**EXTRACTED ENTRIES**.
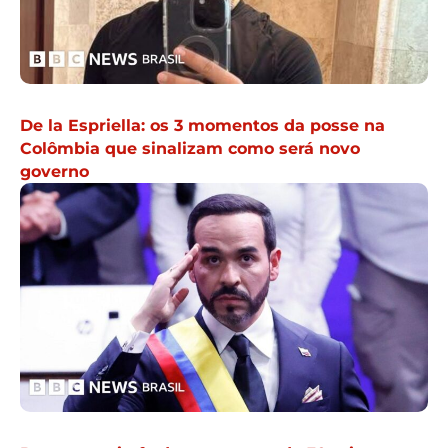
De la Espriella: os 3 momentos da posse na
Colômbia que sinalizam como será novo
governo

---

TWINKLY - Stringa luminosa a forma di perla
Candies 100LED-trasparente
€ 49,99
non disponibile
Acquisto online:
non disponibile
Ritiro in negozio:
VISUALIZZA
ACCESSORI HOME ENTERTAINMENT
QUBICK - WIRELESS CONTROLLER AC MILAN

---

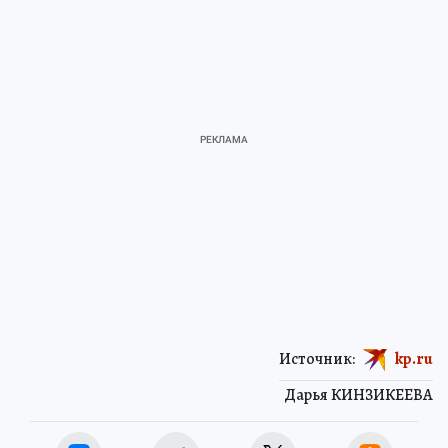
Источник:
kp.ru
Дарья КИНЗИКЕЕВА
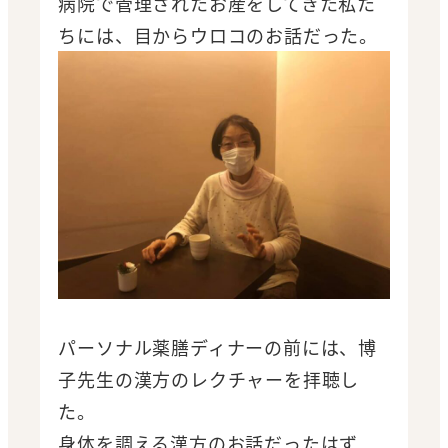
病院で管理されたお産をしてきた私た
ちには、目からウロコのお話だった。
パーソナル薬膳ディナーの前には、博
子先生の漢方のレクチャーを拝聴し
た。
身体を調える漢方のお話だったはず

**REQUIRED WORK**.
Update the data from the line containing "病院で管理されたお産をしてきた私た" up to and including the line containing "身体を調える漢方のお話だったはず" by replacing "漢方" with "東洋医学" and changing nothing else. Return only those lines.

**ANSWER TO THE PROBLEM**.
病院で管理されたお産をしてきた私た
ちには、目からウロコのお話だった。
パーソナル薬膳ディナーの前には、博
子先生の東洋医学のレクチャーを拝聴し
た。
身体を調える東洋医学のお話だったはず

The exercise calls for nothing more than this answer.